■ Problem description: Please copy everything in the records from the line containing "performance(Lara Bardi, Charlotte Desmet,Marcel Brass 2017)." down to the line containing "helping behaviour FBT.", keeping both of those lines.

##############################

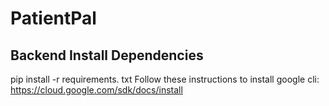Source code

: # PatientPal

## Backend Install Dependencies
 pip install -r requirements. txt
Follow these instructions to install google cli:
https://cloud.google.com/sdk/docs/install
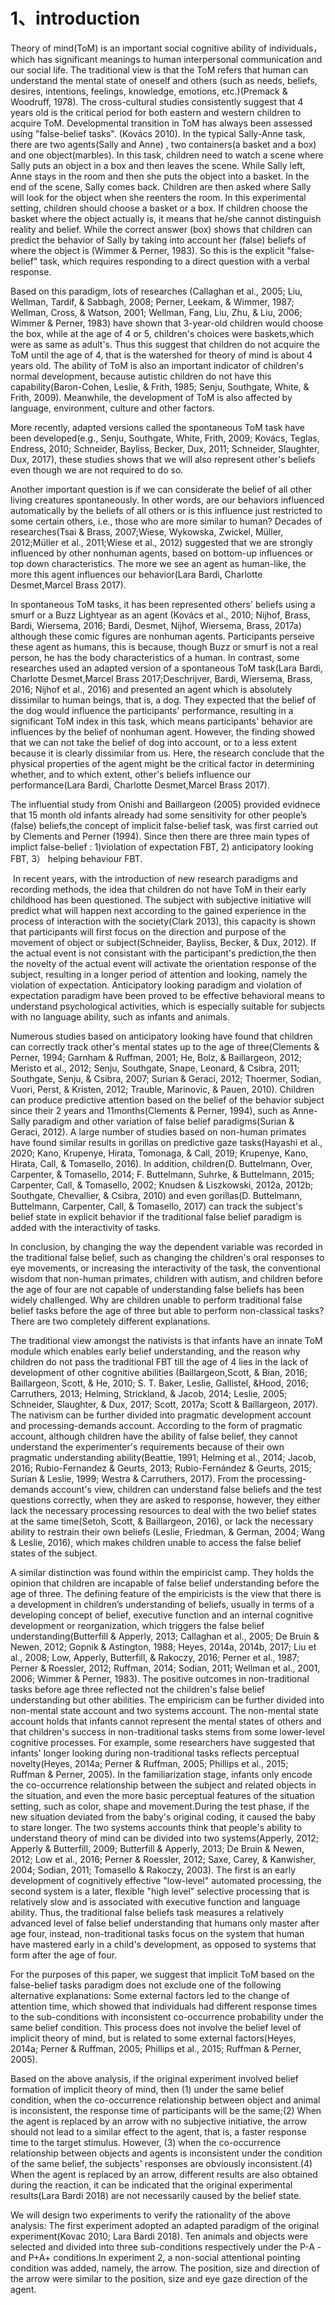 # 1、introduction		

Theory of mind(ToM)  is an important social cognitive ability of individuals，which has significant meanings to human interpersonal communication and our social life. The traditional view is that the ToM refers that human can understand the mental state of oneself and others (such as needs, beliefs, desires, intentions, feelings, knowledge, emotions, etc.)(Premack & Woodruff, 1978). The cross-cultural studies consistently suggest that 4 years old is the critical period for both eastern and western children to acquire ToM. Developmental transition in ToM has always been assessed using "false-belief tasks". (Kovács 2010). In the typical Sally-Anne task, there are two agents(Sally and Anne) , two containers(a basket and a box) and one object(marbles). In this task, children need to watch a scene where Sally puts an object in a box and then leaves the scene. While Sally  left, Anne stays in the room and then she puts the object into a basket. In the end of the scene, Sally comes back. Children are then asked where Sally will look for the object when she reenters the room. In this experimental setting, children should choose a basket or a box. If children choose the basket where the object actually is, it means that he/she cannot distinguish reality and belief. While the correct answer (box) shows that children can predict the behavior of Sally by taking into account her (false) beliefs of where the object is (Wimmer & Perner, 1983). So this is the explicit "false-belief" task, which requires responding to a direct question with a verbal response.

​Based on this paradigm, lots of researches (Callaghan et al., 2005; Liu, Wellman, Tardif, & Sabbagh, 2008; Perner, Leekam, & Wimmer, 1987; Wellman, Cross, & Watson, 2001; Wellman, Fang, Liu, Zhu, & Liu, 2006; Wimmer & Perner, 1983) have shown that 3-year-old children would choose the box, while at the age of 4 or 5, children's choices were baskets,which were as same as adult's. Thus this  suggest that children do not acquire the ToM until the age of 4, that is the watershed for theory of mind is about 4 years old. The ability of ToM is also an important indicator of children's normal development, because autistic children do not have this capability(Baron-Cohen, Leslie, & Frith, 1985; Senju, Southgate, White, & Frith, 2009). Meanwhile, the development of ToM is also affected by language, environment, culture and other factors.

​More recently, adapted versions called the spontaneous ToM task have been developed(e.g., Senju, Southgate, White, Frith, 2009; Kovács, Teglas, Endress, 2010; Schneider, Bayliss, Becker, Dux, 2011; Schneider, Slaughter, Dux, 2017),  these studies shows that we will also represent other's beliefs even though we are not required to do so.

​Another important question is if we can considerate the belief of all other living creatures spontaneously. In other words, are our behaviors influenced automatically by the beliefs of all others or is this influence just restricted to some certain others, i.e., those who are more similar to human? Decades of researches(Tsai & Brass, 2007;Wiese, Wykowska, Zwickel, Müller, 2012;Müller et al., 2011;Wiese et al., 2012) suggested that we are strongly influenced by other nonhuman agents, based on bottom-up influences or top down characteristics.  The more we see an agent as human-like, the more this agent influences our behavior(Lara Bardi, Charlotte Desmet,Marcel Brass 2017).

​In spontaneous ToM tasks,  it has been represented others' beliefs using a smurf  or a Buzz Lightyear as an agent (Kovács et al., 2010; Nijhof, Brass, Bardi, Wiersema, 2016; Bardi, Desmet, Nijhof, Wiersema, Brass, 2017a) although these comic figures are nonhuman agents. Participants perseive these agent as humans, this is because, though Buzz or smurf is not a real person, he has the body characteristics of a human. In contrast, some researches used an adapted version of a spontaneous ToM task(Lara Bardi, Charlotte Desmet,Marcel Brass 2017;Deschrijver, Bardi, Wiersema, Brass, 2016; Nijhof et al., 2016) and presented an agent which is absolutely dissimilar to human beings, that is, a dog. They expected that the belief of the dog would influence the participants' performance, resulting in a significant ToM index in this task, which means participants' behavior are influences by the belief of nonhuman agent. However, the finding showed that we can not take the belief of dog into account, or to a less extent because it is clearly dissimilar from us. Here, the research conclude that the physical properties of the agent might be the critical factor in determining whether, and to which extent, other's beliefs influence our performance(Lara Bardi, Charlotte Desmet,Marcel Brass 2017).

​The influential study from Onishi and Baillargeon (2005) provided evidnece that 15 month old infants already had some sensitivity for other people’s (false) beliefs,the concept of implicit false-belief task,  was first carried out  by Clements and Perner (1994). Since then there are three main types of implict false-belief : 1)violation of expectation FBT,  2) anticipatory looking FBT, 3） helping behaviour FBT.

​
In recent years, with the introduction of new research paradigms and recording methods, the idea that children do not have ToM in their early childhood has been questioned. The subject with subjective initiative will predict what will happen next according to the gained experience in the process of interaction with the society(Clark 2013), this capacity is shown that participants will first focus on the direction and purpose of the movement of object or subject(Schneider, Bayliss, Becker, & Dux, 2012). If the actual event is not consistant with the participant's prediction,the then the novelty of the actual event will activate the orientation response of the subject, resulting in a longer period of attention and looking, namely the violation of expectation. Anticipatory looking paradigm and violation of expectation paradigm have been proved to be effective behavioral means to understand psychological activities, which is especially suitable for subjects with no language ability, such as infants and animals. 

​Numerous studies based on anticipatory looking have found that children can correctly track other's mental states up to the age of three(Clements & Perner, 1994; Garnham & Ruffman, 2001; He, Bolz, & Baillargeon, 2012; Meristo et al., 2012; Senju, Southgate, Snape, Leonard, & Csibra, 2011; Southgate, Senju, & Csibra, 2007; Surian & Geraci, 2012; Thoermer, Sodian, Vuori, Perst, & Kristen, 2012; Trauble, Marinovic, & Pauen, 2010). Children can produce predictive attention based on the belief of the behavior subject since their 2 years and 11months(Clements & Perner, 1994), such as Anne-Sally paradigm and other variation of false belief paradigms(Surian & Geraci, 2012). A large number of studies based on non-human primates have found similar results in gorillas on predictive gaze tasks(Hayashi et al., 2020; Kano, Krupenye, Hirata, Tomonaga, & Call, 2019; Krupenye, Kano, Hirata, Call, & Tomasello, 2016). In addition, children(D. Buttelmann, Over, Carpenter, & Tomasello, 2014; F. Buttelmann, Suhrke, & Buttelmann, 2015; Carpenter, Call, & Tomasello, 2002; Knudsen & Liszkowski, 2012a, 2012b; Southgate, Chevallier, & Csibra, 2010) and even gorillas(D. Buttelmann, Buttelmann, Carpenter, Call, & Tomasello, 2017) can track the subject's belief state in explicit behavior if the traditional false belief paradigm is added with the interactivity of tasks. 

​In conclusion, by changing the way the dependent variable was recorded in the traditional false belief, such as changing the children's oral responses to eye movements, or increasing the interactivity of the task, the conventional wisdom that non-human primates, children with autism, and children before the age of four are not capable of understanding false beliefs has been widely challenged. Why are children unable to perform traditional false belief tasks before the age of three but able to perform non-classical tasks?There are two completely different explanations.

​The traditional view amongst the nativists is that infants have an innate ToM module which enables early belief understanding, and the reason why children do not pass the traditional FBT till the age of 4 lies in the lack of development of other cognitive abilities (Baillargeon,Scott, & Bian, 2016; Baillargeon, Scott, & He, 2010; S. T. Baker, Leslie, Gallistel, &Hood, 2016; Carruthers, 2013; Helming, Strickland, & Jacob, 2014; Leslie, 2005; Schneider, Slaughter, & Dux, 2017; Scott, 2017a; Scott & Baillargeon, 2017). The nativism can be further divided into pragmatic development account and processing-demands account. According to the form of pragmatic account, although children have the ability of  false belief, they cannot understand the experimenter's requirements because of their own pragmatic understanding ability(Beattie, 1991; Helming et al., 2014; Jacob, 2016; Rubio-Fernandez & Geurts, 2013; Rubio-Fernández & Geurts, 2015; Surian & Leslie, 1999; Westra & Carruthers, 2017).  From the processing-demands account's view, children can understand false beliefs and the test questions correctly, when they are asked to response, however, they either lack the necessary processing resources to deal with the two belief states at the same time(Setoh, Scott, & Baillargeon, 2016), or lack the necessary ability to restrain their own beliefs (Leslie, Friedman, & German, 2004; Wang & Leslie, 2016), which makes children unable to access the false belief states of the subject.

​A similar distinction was found within the empiricist camp. They holds the opinion that children are incapable of false belief understanding before the age of three.  The defining feature of the empiricists is the view that there is a development in children’s understanding of beliefs, usually in terms of a developing concept of belief, executive function and an internal cognitive development or reorganization, which triggers the false belief understanding(Butterfill & Apperly, 2013; Callaghan et al., 2005; De Bruin & Newen, 2012; Gopnik & Astington, 1988; Heyes, 2014a, 2014b, 2017; Liu et al., 2008; Low, Apperly, Butterfill, & Rakoczy, 2016; Perner et al., 1987; Perner & Roessler, 2012; Ruffman, 2014; Sodian, 2011; Wellman et al., 2001, 2006; Wimmer & Perner, 1983). The positive outcomes in non-traditional tasks before age three reflected not the children's false belief understanding but other abilities. The empiricism can be further divided into non-mental state account and two systems account. The non-mental state account holds that infants cannot represent the mental states of others and that children's success in non-traditional tasks stems from some lower-level cognitive processes. For example, some researchers have suggested that infants' longer looking during non-traditional tasks reflects perceptual novelty(Heyes, 2014a; Perner & Ruffman, 2005; Phillips et al., 2015; Ruffman & Perner, 2005). In the familiarization stage, infants only encode the co-occurrence relationship between the subject and related objects in the situation, and even the more basic perceptual features of the situation setting, such as color, shape and movement.During the test phase, if the new situation deviated from the baby's original coding, it caused the baby to stare longer. The two systems accounts think that people's ability to understand theory of mind can be divided into two systems(Apperly, 2012; Apperly & Butterfill, 2009; Butterfill & Apperly, 2013; De Bruin & Newen, 2012; Low et al., 2016; Perner & Roessler, 2012; Saxe, Carey, & Kanwisher, 2004; Sodian, 2011; Tomasello & Rakoczy, 2003). The first is an early development of cognitively effective "low-level" automated processing, the second system is a later, flexible "high level" selective processing that is relatively slow and is associated with executive function and language ability. Thus, the traditional false beliefs task measures a relatively advanced level of false belief understanding that humans only master after age four, instead, non-traditional tasks focus on the system that human have mastered early in a child's development, as opposed to systems that form after the age of four.

​For the purposes of this paper, we suggest that implicit ToM based on the false-belief tasks paradigm does not exclude one of the following alternative explanations: Some external factors led to the change of attention time, which showed that individuals had different response times to the sub-conditions with inconsistent co-occurrence probability under the same belief condition. This process does not involve the belief level of implicit theory of mind, but is related to some external factors(Heyes, 2014a; Perner & Ruffman, 2005; Phillips et al., 2015; Ruffman & Perner, 2005).

​Based on the above analysis, if the original experiment involved belief formation of implicit theory of mind, then (1) under the same belief condition, when the co-occurrence relationship between object and animal is inconsistent, the response time of participants will be the same;(2) When the agent is replaced by an arrow with no subjective initiative, the arrow should not lead to a similar effect to the agent, that is, a faster response time to the target stimulus. However, (3) when the co-occurrence relationship between objects and agents is inconsistent under the condition of the same belief, the subjects' responses are obviously inconsistent.(4) When the agent is replaced by an arrow, different results are also obtained during the reaction, it can be indicated that the original experimental results(Lara Bardi 2018) are not necessarily caused by the belief state.

​We will design two experiments to verify the rationality of the above analysis: The first experiment adopted an adapted paradigm of the original experiment(Kovac 2010; Lara Bardi 2018). Ten animals and objects were selected and divided into three sub-conditions respectively under the P-A - and P+A+ conditions.In experiment 2, a non-social attentional pointing condition was added, namely, the arrow. The position, size and direction of the arrow were similar to the position, size and eye gaze direction of the agent.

##############################

■ Result below:
​In spontaneous ToM tasks,  it has been represented others' beliefs using a smurf  or a Buzz Lightyear as an agent (Kovács et al., 2010; Nijhof, Brass, Bardi, Wiersema, 2016; Bardi, Desmet, Nijhof, Wiersema, Brass, 2017a) although these comic figures are nonhuman agents. Participants perseive these agent as humans, this is because, though Buzz or smurf is not a real person, he has the body characteristics of a human. In contrast, some researches used an adapted version of a spontaneous ToM task(Lara Bardi, Charlotte Desmet,Marcel Brass 2017;Deschrijver, Bardi, Wiersema, Brass, 2016; Nijhof et al., 2016) and presented an agent which is absolutely dissimilar to human beings, that is, a dog. They expected that the belief of the dog would influence the participants' performance, resulting in a significant ToM index in this task, which means participants' behavior are influences by the belief of nonhuman agent. However, the finding showed that we can not take the belief of dog into account, or to a less extent because it is clearly dissimilar from us. Here, the research conclude that the physical properties of the agent might be the critical factor in determining whether, and to which extent, other's beliefs influence our performance(Lara Bardi, Charlotte Desmet,Marcel Brass 2017).

​The influential study from Onishi and Baillargeon (2005) provided evidnece that 15 month old infants already had some sensitivity for other people’s (false) beliefs,the concept of implicit false-belief task,  was first carried out  by Clements and Perner (1994). Since then there are three main types of implict false-belief : 1)violation of expectation FBT,  2) anticipatory looking FBT, 3） helping behaviour FBT.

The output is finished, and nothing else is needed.